## RECORD EXCERPTS:
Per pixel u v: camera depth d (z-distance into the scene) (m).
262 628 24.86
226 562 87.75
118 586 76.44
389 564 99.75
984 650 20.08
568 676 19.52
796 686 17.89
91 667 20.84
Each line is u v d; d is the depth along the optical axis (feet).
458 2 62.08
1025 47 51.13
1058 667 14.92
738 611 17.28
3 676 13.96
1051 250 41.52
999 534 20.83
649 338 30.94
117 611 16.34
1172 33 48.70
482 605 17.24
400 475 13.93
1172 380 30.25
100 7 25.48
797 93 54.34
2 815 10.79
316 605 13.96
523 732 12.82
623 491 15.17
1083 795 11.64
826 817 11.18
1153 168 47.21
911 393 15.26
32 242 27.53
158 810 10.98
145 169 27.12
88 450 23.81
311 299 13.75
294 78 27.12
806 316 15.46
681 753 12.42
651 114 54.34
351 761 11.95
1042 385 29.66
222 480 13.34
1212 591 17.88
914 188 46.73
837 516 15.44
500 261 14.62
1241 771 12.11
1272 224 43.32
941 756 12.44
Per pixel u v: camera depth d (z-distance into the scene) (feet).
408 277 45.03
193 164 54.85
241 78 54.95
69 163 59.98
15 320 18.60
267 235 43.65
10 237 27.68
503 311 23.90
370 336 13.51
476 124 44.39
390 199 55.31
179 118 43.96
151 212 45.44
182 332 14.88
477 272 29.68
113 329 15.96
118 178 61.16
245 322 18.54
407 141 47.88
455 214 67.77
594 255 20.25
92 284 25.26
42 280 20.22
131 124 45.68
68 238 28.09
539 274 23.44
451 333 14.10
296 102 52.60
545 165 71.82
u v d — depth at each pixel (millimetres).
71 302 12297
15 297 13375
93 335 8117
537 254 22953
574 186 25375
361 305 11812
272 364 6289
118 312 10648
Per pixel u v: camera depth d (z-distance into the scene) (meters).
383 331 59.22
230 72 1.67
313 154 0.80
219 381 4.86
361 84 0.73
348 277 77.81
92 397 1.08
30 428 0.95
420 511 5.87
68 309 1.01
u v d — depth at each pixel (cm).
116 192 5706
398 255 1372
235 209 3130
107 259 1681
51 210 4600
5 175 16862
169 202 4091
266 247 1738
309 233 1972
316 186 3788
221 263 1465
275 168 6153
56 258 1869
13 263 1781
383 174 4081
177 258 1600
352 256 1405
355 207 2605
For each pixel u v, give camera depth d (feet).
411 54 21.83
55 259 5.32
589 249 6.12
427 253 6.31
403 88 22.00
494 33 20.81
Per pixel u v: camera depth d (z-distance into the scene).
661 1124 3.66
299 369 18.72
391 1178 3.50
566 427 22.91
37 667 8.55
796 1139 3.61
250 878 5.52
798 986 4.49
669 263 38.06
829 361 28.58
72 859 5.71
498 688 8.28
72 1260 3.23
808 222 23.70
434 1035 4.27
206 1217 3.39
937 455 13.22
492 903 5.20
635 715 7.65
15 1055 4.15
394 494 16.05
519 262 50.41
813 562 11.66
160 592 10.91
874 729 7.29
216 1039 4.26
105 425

## WORK INSTRUCTIONS:
Your answer should be the lines from the one containing "408 277 45.03" through the end of the records, both included, output exactly and with nothing added.

## OUTPUT OF THE TASK:
408 277 45.03
193 164 54.85
241 78 54.95
69 163 59.98
15 320 18.60
267 235 43.65
10 237 27.68
503 311 23.90
370 336 13.51
476 124 44.39
390 199 55.31
179 118 43.96
151 212 45.44
182 332 14.88
477 272 29.68
113 329 15.96
118 178 61.16
245 322 18.54
407 141 47.88
455 214 67.77
594 255 20.25
92 284 25.26
42 280 20.22
131 124 45.68
68 238 28.09
539 274 23.44
451 333 14.10
296 102 52.60
545 165 71.82
u v d — depth at each pixel (millimetres).
71 302 12297
15 297 13375
93 335 8117
537 254 22953
574 186 25375
361 305 11812
272 364 6289
118 312 10648
Per pixel u v: camera depth d (z-distance into the scene) (meters).
383 331 59.22
230 72 1.67
313 154 0.80
219 381 4.86
361 84 0.73
348 277 77.81
92 397 1.08
30 428 0.95
420 511 5.87
68 309 1.01
u v d — depth at each pixel (cm).
116 192 5706
398 255 1372
235 209 3130
107 259 1681
51 210 4600
5 175 16862
169 202 4091
266 247 1738
309 233 1972
316 186 3788
221 263 1465
275 168 6153
56 258 1869
13 263 1781
383 174 4081
177 258 1600
352 256 1405
355 207 2605
For each pixel u v, give camera depth d (feet).
411 54 21.83
55 259 5.32
589 249 6.12
427 253 6.31
403 88 22.00
494 33 20.81
Per pixel u v: camera depth d (z-distance into the scene).
661 1124 3.66
299 369 18.72
391 1178 3.50
566 427 22.91
37 667 8.55
796 1139 3.61
250 878 5.52
798 986 4.49
669 263 38.06
829 361 28.58
72 859 5.71
498 688 8.28
72 1260 3.23
808 222 23.70
434 1035 4.27
206 1217 3.39
937 455 13.22
492 903 5.20
635 715 7.65
15 1055 4.15
394 494 16.05
519 262 50.41
813 562 11.66
160 592 10.91
874 729 7.29
216 1039 4.26
105 425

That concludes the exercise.